Wednesday 10 September 2008

Memory Verse 2008, part 2

Always be full of joy in the Lord. I say it again: Rejoice! Let everyone see that you are considerate in all that you do. Remember the Lord is coming soon. Don't worry about anything instead pray about everything. Tell God what you need and thank Him for all He's done. Then you will experience God's peace which exceeds anything we can understand.

Philippians 4: 4 - 6

We have been making a habit of reciting/memorizing this verse together as a family during dinner together. Little did I realize how perfect God's choice of a family verse would be when I decided we would learn this one together.

All throughout the day little snippets of the verse will come to mind. And I can see Bram and all his hand movements in my mind too....

Saturday 6 September 2008

...the fire...


It's true. We had a fire in our apartment. It was completely my fault. I don't know how to BBQ. 5 years of officership and several attempts that always end disastrously should have been on the fore front of my mind. ( I burnt my eyebrows & eyelashes once...) But nonetheless, this will go down in the Carr Chronicles as the worst disaster with a BBQ, and on the top 10 list of Mom's all time bloopers...


It has been a rough week in the Carr household. Last Saturday, we nearly burned the apartment down. (In truth, we lost very little and can count out the miraculous ways God saved our familiy from a much larger disaster! And now we know our neighbors. :) ) Sunday, it was such an emotional day (mostly because of the fire, mixed with a little transition stress coming to the surface) that we barely made it through the 2 services at church. (At the end of the English service, the congregation gathered around us to pray over us.) Tuesday, the insurance company came to inspect the damage only to inform us later that they don't believe personal property is covered under insurance here, only official properties. Thursday, we went to Camp Saron to enjoy their lovely pool and I fell and now my tail bone is excruciatingly painful......aaaaaahhhhh! When you hit bottom, you begin to realize that there is no where to go but up....please, Lord, let this be the bottom.

I picked up my "Mission Prep" binder and was flipping through the discussion notes from "culture shock". And realized we fit those perameters. We're normal, well, at least according to the manual... It's always a bit of a relief to be reminded that what you are experiencing is normal in the grand scheme of things. (Thanks, Karen, for parenting normalcy reminders)

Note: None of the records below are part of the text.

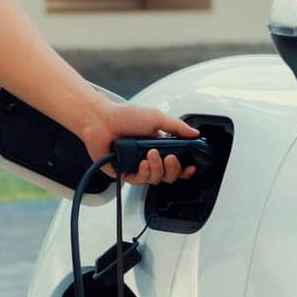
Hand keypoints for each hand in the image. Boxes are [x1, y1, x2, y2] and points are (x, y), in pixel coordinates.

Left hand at [78, 101, 199, 186]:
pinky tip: (142, 163)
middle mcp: (149, 157)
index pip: (177, 163)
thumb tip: (195, 133)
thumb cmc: (125, 115)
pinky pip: (139, 181)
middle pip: (169, 175)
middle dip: (173, 169)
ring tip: (151, 155)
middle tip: (170, 158)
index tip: (191, 167)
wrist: (101, 120)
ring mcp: (137, 166)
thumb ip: (177, 127)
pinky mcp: (124, 173)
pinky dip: (144, 173)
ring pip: (156, 179)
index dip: (185, 168)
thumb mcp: (156, 117)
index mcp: (159, 145)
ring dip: (157, 168)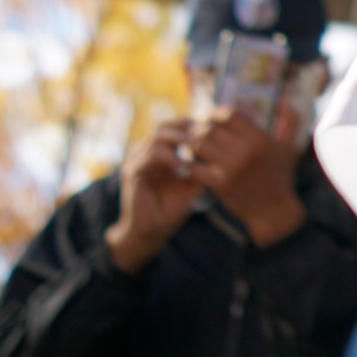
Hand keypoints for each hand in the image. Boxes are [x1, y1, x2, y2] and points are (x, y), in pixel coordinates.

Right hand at [106, 119, 202, 272]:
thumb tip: (224, 149)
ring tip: (198, 146)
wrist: (151, 231)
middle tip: (207, 134)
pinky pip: (152, 156)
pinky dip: (170, 157)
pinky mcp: (133, 173)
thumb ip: (202, 166)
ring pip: (158, 136)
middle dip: (187, 127)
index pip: (175, 126)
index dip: (194, 125)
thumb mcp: (193, 184)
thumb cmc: (172, 208)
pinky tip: (184, 166)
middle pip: (165, 125)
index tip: (215, 130)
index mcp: (159, 153)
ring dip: (180, 138)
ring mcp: (137, 161)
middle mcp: (145, 153)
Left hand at [189, 103, 307, 247]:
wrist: (274, 210)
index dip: (217, 114)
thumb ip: (290, 123)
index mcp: (260, 139)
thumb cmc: (281, 177)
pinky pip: (194, 167)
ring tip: (191, 145)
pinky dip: (188, 163)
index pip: (229, 115)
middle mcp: (246, 151)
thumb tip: (288, 102)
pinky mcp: (220, 184)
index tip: (213, 120)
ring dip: (191, 143)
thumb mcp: (289, 148)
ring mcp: (231, 168)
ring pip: (199, 144)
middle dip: (200, 128)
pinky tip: (189, 163)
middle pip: (210, 128)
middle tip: (196, 132)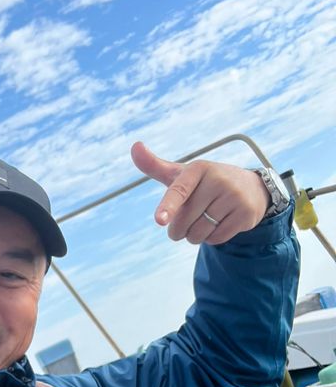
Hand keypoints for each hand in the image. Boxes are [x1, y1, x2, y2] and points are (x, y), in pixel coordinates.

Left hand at [131, 141, 271, 245]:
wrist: (251, 188)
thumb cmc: (205, 183)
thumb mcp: (182, 174)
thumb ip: (155, 166)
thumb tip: (134, 147)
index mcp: (198, 169)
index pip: (179, 190)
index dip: (169, 206)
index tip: (160, 220)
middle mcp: (218, 180)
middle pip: (184, 222)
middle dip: (179, 229)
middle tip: (189, 218)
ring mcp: (234, 197)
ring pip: (199, 234)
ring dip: (195, 235)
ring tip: (207, 219)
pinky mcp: (246, 214)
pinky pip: (216, 239)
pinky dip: (212, 238)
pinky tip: (220, 223)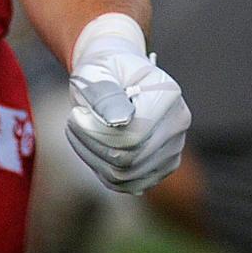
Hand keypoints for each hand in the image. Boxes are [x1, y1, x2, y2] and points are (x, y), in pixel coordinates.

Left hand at [66, 13, 190, 194]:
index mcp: (167, 93)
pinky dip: (101, 169)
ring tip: (80, 130)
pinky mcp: (160, 167)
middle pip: (130, 158)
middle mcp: (178, 123)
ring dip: (93, 156)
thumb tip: (119, 122)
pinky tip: (91, 145)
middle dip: (91, 142)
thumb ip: (105, 93)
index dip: (97, 131)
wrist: (114, 73)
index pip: (134, 134)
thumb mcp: (96, 70)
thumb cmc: (102, 68)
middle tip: (74, 120)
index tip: (76, 114)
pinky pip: (127, 184)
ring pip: (126, 175)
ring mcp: (173, 148)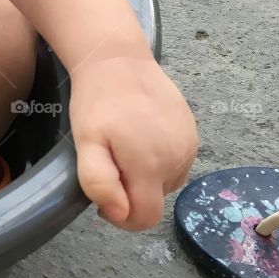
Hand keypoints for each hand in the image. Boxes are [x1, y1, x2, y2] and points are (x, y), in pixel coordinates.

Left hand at [68, 53, 198, 230]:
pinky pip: (176, 161)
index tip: (105, 194)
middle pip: (156, 200)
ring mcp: (189, 145)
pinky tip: (140, 136)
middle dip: (132, 190)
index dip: (123, 217)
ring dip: (146, 175)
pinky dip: (159, 159)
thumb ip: (99, 182)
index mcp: (151, 166)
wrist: (118, 58)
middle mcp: (178, 159)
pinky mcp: (192, 131)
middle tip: (110, 159)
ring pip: (167, 182)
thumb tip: (120, 213)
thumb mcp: (86, 142)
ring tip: (124, 145)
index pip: (146, 219)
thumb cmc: (98, 101)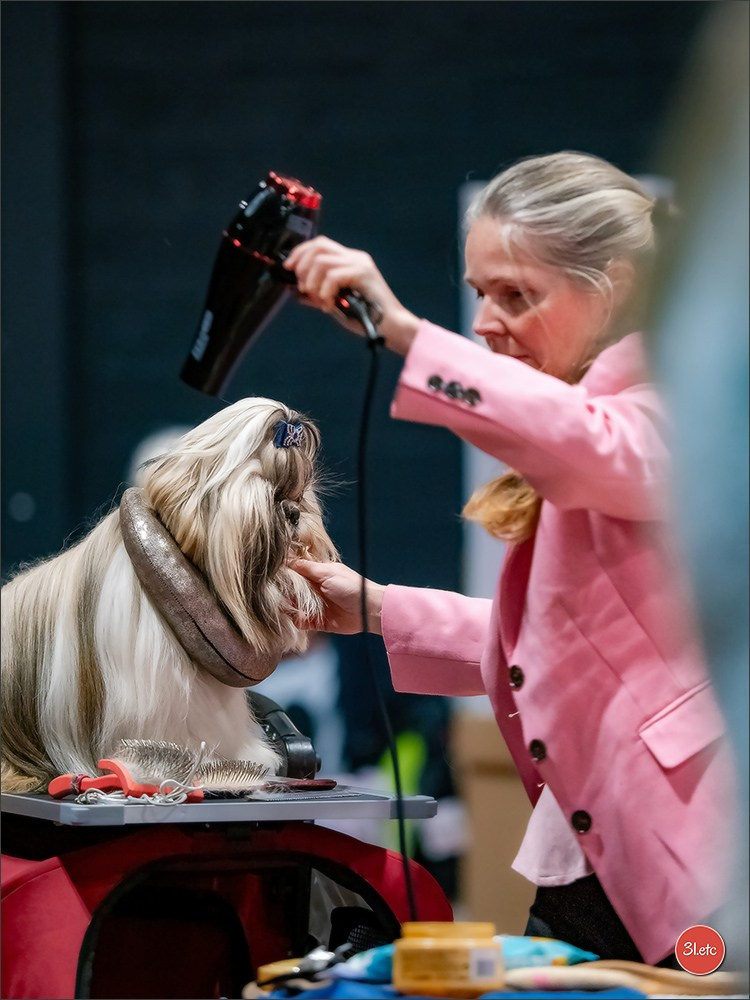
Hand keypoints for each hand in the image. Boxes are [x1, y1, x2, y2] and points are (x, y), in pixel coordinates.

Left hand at [284, 236, 419, 354]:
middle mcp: (354, 257)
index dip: (300, 253)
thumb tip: (297, 293)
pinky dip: (325, 291)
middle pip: (319, 245)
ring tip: (318, 299)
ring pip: (322, 260)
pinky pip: (333, 275)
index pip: (319, 245)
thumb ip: (318, 296)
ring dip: (312, 281)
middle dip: (302, 263)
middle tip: (302, 286)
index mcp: (348, 261)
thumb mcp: (335, 305)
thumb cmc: (365, 319)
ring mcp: (360, 263)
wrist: (390, 328)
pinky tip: (329, 306)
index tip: (288, 268)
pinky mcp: (363, 273)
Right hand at [289, 558, 384, 634]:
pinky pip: (302, 622)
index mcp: (317, 574)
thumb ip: (306, 567)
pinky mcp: (318, 621)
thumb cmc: (351, 587)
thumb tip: (286, 559)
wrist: (368, 610)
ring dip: (290, 607)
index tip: (274, 575)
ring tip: (291, 607)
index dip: (285, 573)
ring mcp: (316, 605)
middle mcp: (315, 589)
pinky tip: (301, 618)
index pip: (296, 571)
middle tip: (280, 594)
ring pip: (294, 606)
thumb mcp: (327, 573)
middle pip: (292, 590)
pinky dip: (299, 621)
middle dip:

It a time of stress, I have decided to reinstitute a Carr household event. At the very end of the evening, just before we're going to turn the lights off and call it a day, Jeff and I will list three good things that happened during the course of the day. Now, sometimes ice cream and chocolate are the first two, but it gives us a chance to make ourselves realize that the entire day was not a "bad" day, regardless of what may have happened.

My 3 for today:
1. We got to talk to family via Skype!
2. The instant paella (sacreligious, I know) was actually pretty good.
3. We took a walk along to shore as a family.

For those who may actually read this post, I ask for prayer for Jeff as he returns to the States next week to finish up the boys' visa paperwork. I have a lot of fear and anxiety about his trip and my being alone (mostly irrational ones, but still there nonetheless). Your prayers are greatly appreciated on our behalf.